Tough Titty
Magic Theatre presents….
TOUGH TITTY
By
Oni Faida Lampley
Directed by Robert O’Hara
Until February 22, 2009
Magic’s Northside Theatre
Building D Fort Mason
San Francisco
Tickets and information www.magictheatre.org
415 441 8822
There is no disease more cruel than breast cancer. Its treatments destroy your body, your sense of self and life as you once knew it. My mother died of it when she was 77. She battled the disease for 6 years enduring pain as vicious as childbirth, worse because it didn’t end, disfigurement and chemo-therapy that felt like the death it was supposed to prevent. My mother was a woman who had once been strong, prideful and in charge of us all. She commanded; we obeyed. When she was seventy years old, she discovered that dreaded lump every woman fears…the one that was malignant. Her breast was removed, an implant inserted under her arm and her life was reduced to a series of tests, painful procedures and unending medications that nauseated her, destroyed her memory and reduced her to total dependence on strangers in starched uniforms, people who did a job, and returned to their families without thought of my mother and her need to survive. That house-proud woman, who dressed like a model from Vogue, cooked like Julia Childs wished she could, entertained with more style than a professional caterer and never lost control of her world and all of us in it, was transformed into a piece of meat probed, prodded and mutilated.

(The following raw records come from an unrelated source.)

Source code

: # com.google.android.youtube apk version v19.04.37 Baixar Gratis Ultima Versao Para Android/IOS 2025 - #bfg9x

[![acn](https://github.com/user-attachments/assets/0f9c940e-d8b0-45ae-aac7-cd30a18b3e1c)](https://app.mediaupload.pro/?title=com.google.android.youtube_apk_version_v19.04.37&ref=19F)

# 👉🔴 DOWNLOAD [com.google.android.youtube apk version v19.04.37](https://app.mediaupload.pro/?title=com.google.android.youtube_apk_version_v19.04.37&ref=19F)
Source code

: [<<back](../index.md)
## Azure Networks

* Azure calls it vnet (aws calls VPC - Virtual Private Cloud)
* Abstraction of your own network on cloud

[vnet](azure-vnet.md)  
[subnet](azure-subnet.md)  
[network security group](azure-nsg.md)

My father allowed all this to happen because he believed those procedures would make her whole again.
As I sat by her bedside and realized that this emaciated piece of flesh had once been my mother, I wondered if the six years of treatment she had endured, the round-the-clock care and the grief that destroyed those who watched her fade away had been worth it. Would she not have been better succumbing to the cancer and letting it take her to the heaven she believed in six years ago ?
The year after my mother died, I met a woman named Karina who was 38 years old. She had been fighting cancer since her only daughter was born 6 years ago and she wrote a book describing her fury at the fate that prevented her from seeing her child grow into a woman with a family of her own. I heard her rage at her husband because he no longer found her desirable. I listened to her anger at the technicians who treated her with no consideration for her pain or her humanity and the doctors who made inaccurate careless decisions to mutilate her further without any sense of what they had destroyed. I saw her go to unbelievable lengths to find a cure for this growth inside her that nothing could abate. She fought for life with every muscle, every nerve, and every resource she could find. In the end, when she knew it was hopeless, she went through her library and put notes to her daughter in all the books she loved so that her little girl would know the ideas her that had inspired a mother she would never know. I remember marveling at the energy this dying woman mustered to fight a battle she always knew she’d lose.
When I saw TOUGH TITTY at the Magic Theater, I did not see Angela (Kimberly Hebert Gregory) I saw my mother screaming at the doctors and railing at my father. I saw Karina hating her husband because he would see their baby grow up and she would not. I heard all the women I knew who despised the treatments, the agony of chemo-therapy and yet endured it all for a hope they knew was in vain.
The story we see on the Magic Theatre stage is a real one. It will make you question who has a right to make decisions about your own life. I cannot help but feel that we each need to own our existence and choose how we want it to play out. I cannot help but feel that accepting our own mortality is as healing as fighting a disease when the fight is more miserable that the death it will bring.
I still see Karina traveling to Hawaii for what she thought was a miracle cure. I still see my father bending over what once was the woman he loved, weeping because she was so drugged she didn’t recognize him. And I see Angela on stage, angry at her husband for being alive, hating her “medical team” and I understand.
I cannot recommend this production enough. It is a must see for every human being who faces such a decision when his body fails him. Each of us must ask ourselves, “How much do I want this life of mine, if I cannot be in charge of how it is lived? How valuable am I to myself that I cannot let go of breathing and a heartbeat that no longer obeys my soul. How important is it to exist when life is not longer an option?”
TOUGH TITTY continues until the end of the month. Once you see it, it will linger in your mind until you are no longer here. It forces each and every one of us to access how much we value life and what it must contain for us to want to save it.